One way of stating the Prime Number Theorem is that the "probability" that a large number near x is prime is 1/log(x). (Here, as always, all logs are natural.)
A heuristic derivation of the prime number theorem, Frank Morgan, via Andrew Gelman, with some embellishment by me: let P(x) be the "probability" that a large integer x is prime. Then how do P(x+1) and P(x) compare? Say x is prime, which it is with "probability" P(x); it "divides" x+1 (and all larger numbers) with probability 1/x. (Of course, this doesn't actually make sense; the idea is that we're modeling the numbers divisible by x as a random set with density 1/x, which should have the same large-scale properties.) Other than this, x and x+1 are equally "likely" to be prime. So the function P satisfies
(*) P(x+1) = P(x) [P(x) (1 - 1/x)] + (1 - P(x)) P(x)
since x+1 is "prime" with probability P(x) (1-1/x) if x is "prime", and P(x) otherwise. Divide through by P(x) to get
P(x+1)/P(x) = P(x) (1-1/x) + (1-P(x))
P(x+1)/P(x) = 1 - P(x)/x.
Now, P(x+1) can be approximated by P(x) + P'(x), so we have
1 + P'(x)/P(x) = 1 - P(x)/x
P'(x)/P(x) = -P(x)/x
which has the general solution P(x) = 1/(C + log x).
This is a bit of a lie.
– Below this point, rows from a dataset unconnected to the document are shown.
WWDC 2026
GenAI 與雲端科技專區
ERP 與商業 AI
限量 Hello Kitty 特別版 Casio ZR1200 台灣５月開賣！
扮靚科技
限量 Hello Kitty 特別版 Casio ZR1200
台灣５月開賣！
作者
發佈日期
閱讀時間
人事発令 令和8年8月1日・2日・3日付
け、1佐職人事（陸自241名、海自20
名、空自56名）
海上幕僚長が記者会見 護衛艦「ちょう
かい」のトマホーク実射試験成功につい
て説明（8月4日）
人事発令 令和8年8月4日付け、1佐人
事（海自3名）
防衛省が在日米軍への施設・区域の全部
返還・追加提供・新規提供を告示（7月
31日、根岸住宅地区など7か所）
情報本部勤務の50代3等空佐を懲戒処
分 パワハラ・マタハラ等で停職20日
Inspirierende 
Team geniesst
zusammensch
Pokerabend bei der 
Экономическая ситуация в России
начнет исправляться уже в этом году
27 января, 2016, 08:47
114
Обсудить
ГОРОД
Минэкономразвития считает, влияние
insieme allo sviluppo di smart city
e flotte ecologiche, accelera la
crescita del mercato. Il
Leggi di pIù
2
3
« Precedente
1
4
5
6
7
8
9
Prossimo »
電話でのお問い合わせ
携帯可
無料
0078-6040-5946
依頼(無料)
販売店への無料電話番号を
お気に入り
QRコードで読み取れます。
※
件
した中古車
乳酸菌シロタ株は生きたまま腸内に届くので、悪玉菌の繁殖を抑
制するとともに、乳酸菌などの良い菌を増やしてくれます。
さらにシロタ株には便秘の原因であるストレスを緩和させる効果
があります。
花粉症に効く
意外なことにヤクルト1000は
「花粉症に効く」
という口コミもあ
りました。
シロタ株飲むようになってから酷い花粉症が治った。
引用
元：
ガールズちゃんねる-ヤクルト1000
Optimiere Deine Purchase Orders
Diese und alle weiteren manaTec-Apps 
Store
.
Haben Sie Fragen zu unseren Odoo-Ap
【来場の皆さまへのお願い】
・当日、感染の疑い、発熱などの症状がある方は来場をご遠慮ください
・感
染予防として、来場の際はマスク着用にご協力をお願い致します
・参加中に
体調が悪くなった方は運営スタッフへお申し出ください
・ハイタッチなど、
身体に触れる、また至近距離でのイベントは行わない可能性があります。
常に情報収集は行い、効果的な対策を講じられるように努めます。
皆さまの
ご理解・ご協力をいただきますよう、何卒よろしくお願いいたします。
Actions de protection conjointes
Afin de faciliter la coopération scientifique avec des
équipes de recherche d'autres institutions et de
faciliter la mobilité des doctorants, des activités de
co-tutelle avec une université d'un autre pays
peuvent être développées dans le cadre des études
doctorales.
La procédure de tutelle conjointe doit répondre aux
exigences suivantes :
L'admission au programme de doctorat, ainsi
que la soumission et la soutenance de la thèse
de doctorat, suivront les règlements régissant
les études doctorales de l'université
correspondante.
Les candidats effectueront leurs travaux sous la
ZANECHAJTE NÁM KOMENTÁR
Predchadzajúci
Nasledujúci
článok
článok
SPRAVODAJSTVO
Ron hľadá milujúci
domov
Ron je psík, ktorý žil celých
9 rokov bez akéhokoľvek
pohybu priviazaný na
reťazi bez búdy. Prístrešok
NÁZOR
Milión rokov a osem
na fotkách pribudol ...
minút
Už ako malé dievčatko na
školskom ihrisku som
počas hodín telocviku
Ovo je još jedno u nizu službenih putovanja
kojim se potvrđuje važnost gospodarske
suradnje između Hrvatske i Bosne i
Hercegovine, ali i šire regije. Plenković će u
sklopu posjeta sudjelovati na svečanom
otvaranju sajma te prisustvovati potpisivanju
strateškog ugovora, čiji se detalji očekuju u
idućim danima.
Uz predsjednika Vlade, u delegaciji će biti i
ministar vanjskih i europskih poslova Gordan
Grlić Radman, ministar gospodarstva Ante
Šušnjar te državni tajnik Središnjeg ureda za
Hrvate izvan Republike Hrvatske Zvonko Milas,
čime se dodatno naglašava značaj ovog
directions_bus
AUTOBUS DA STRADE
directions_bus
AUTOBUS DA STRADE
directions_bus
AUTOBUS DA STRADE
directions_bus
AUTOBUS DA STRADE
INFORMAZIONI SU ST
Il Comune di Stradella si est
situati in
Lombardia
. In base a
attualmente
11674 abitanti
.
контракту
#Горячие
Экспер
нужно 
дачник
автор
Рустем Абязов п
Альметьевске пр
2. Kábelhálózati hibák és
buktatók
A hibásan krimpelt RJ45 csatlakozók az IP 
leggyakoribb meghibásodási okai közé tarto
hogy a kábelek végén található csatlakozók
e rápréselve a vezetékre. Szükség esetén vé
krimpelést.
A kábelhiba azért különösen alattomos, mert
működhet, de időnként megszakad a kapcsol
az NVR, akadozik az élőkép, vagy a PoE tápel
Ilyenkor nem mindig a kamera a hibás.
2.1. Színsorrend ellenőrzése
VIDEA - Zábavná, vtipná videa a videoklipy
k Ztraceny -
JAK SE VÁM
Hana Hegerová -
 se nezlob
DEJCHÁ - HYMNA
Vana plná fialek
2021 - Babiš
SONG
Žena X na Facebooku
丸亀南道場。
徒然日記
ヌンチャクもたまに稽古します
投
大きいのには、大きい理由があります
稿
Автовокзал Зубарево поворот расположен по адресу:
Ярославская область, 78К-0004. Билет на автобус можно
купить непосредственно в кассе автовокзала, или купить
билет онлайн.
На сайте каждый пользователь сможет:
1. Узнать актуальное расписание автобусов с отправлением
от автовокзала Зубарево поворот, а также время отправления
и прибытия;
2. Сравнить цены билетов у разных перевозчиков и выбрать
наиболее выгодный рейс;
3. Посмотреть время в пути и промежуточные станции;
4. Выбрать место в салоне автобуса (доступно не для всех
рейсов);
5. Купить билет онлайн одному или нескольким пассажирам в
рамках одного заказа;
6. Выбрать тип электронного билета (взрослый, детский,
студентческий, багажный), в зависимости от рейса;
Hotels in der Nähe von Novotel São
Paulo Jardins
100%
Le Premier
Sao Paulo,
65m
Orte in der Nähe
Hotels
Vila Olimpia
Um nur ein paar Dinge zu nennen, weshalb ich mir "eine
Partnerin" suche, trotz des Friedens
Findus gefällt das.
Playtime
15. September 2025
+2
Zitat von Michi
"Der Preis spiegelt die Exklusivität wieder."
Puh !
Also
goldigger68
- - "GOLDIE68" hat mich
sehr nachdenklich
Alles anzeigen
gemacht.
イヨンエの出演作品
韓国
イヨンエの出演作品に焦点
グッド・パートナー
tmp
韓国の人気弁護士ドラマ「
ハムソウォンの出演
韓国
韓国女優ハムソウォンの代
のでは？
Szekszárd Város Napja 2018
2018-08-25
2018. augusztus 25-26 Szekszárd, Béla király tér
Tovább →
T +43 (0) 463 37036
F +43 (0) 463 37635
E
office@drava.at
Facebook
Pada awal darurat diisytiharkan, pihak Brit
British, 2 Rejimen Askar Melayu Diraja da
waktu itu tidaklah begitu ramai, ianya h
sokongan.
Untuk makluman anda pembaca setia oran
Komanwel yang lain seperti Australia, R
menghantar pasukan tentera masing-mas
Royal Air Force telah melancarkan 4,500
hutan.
For one thing, the difference equation (*) actually seems to have solutions that differ from those of the differential equation by a constant factor, which seems to depend on the initial conditions. (This amounts to changing the base.) For another thing, the assumption that x+1 might be divisible by x is, um, stupid if we're actually talking about prime numbers. (It's probably possible to rephrase this heuristic derivation as a rigorous result about random sets, though.) Still, it gets the prime number theorem to within a constant factor, which isn't bad for such a simple argument.